Stored data:
■ ■ ■

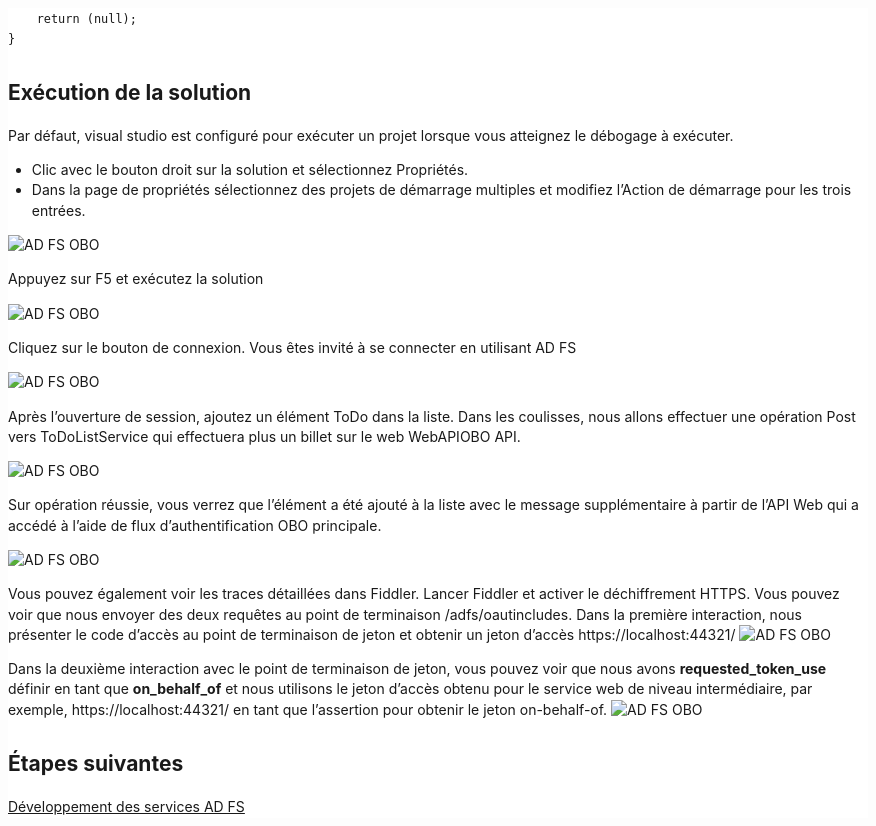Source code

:         return (null);
    }

## <a name="running-the-solution"></a>Exécution de la solution


Par défaut, visual studio est configuré pour exécuter un projet lorsque vous atteignez le débogage à exécuter.

* Clic avec le bouton droit sur la solution et sélectionnez Propriétés.
* Dans la page de propriétés sélectionnez des projets de démarrage multiples et modifiez l’Action de démarrage pour les trois entrées.

![AD FS OBO](media/AD-FS-On-behalf-of-Authentication-in-Windows-Server-2016/ADFS_OBO14.PNG)

Appuyez sur F5 et exécutez la solution

![AD FS OBO](media/AD-FS-On-behalf-of-Authentication-in-Windows-Server-2016/ADFS_OBO24.PNG)

Cliquez sur le bouton de connexion. Vous êtes invité à se connecter en utilisant AD FS

![AD FS OBO](media/AD-FS-On-behalf-of-Authentication-in-Windows-Server-2016/ADFS_OBO25.PNG)

Après l’ouverture de session, ajoutez un élément ToDo dans la liste. Dans les coulisses, nous allons effectuer une opération Post vers ToDoListService qui effectuera plus un billet sur le web WebAPIOBO API.

![AD FS OBO](media/AD-FS-On-behalf-of-Authentication-in-Windows-Server-2016/ADFS_OBO26.PNG)

Sur opération réussie, vous verrez que l’élément a été ajouté à la liste avec le message supplémentaire à partir de l’API Web qui a accédé à l’aide de flux d’authentification OBO principale.

![AD FS OBO](media/AD-FS-On-behalf-of-Authentication-in-Windows-Server-2016/ADFS_OBO27.PNG)

Vous pouvez également voir les traces détaillées dans Fiddler. Lancer Fiddler et activer le déchiffrement HTTPS. Vous pouvez voir que nous envoyer des deux requêtes au point de terminaison /adfs/oautincludes.
Dans la première interaction, nous présenter le code d’accès au point de terminaison de jeton et obtenir un jeton d’accès https://localhost:44321/ ![AD FS OBO](media/AD-FS-On-behalf-of-Authentication-in-Windows-Server-2016/ADFS_OBO22.PNG)

Dans la deuxième interaction avec le point de terminaison de jeton, vous pouvez voir que nous avons **requested_token_use** définir en tant que **on_behalf_of** et nous utilisons le jeton d’accès obtenu pour le service web de niveau intermédiaire, par exemple, https://localhost:44321/ en tant que l’assertion pour obtenir le jeton on-behalf-of.
![AD FS OBO](media/AD-FS-On-behalf-of-Authentication-in-Windows-Server-2016/ADFS_OBO23.PNG)

## <a name="next-steps"></a>Étapes suivantes
[Développement des services AD FS](../../ad-fs/AD-FS-Development.md)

■ ■ ■

### Problem requirements
Look over the entries above. Copy every line that contains the word "voir".

### Solution
Vous pouvez également voir les traces détaillées dans Fiddler. Lancer Fiddler et activer le déchiffrement HTTPS. Vous pouvez voir que nous envoyer des deux requêtes au point de terminaison /adfs/oautincludes.
Dans la deuxième interaction avec le point de terminaison de jeton, vous pouvez voir que nous avons **requested_token_use** définir en tant que **on_behalf_of** et nous utilisons le jeton d’accès obtenu pour le service web de niveau intermédiaire, par exemple, https://localhost:44321/ en tant que l’assertion pour obtenir le jeton on-behalf-of.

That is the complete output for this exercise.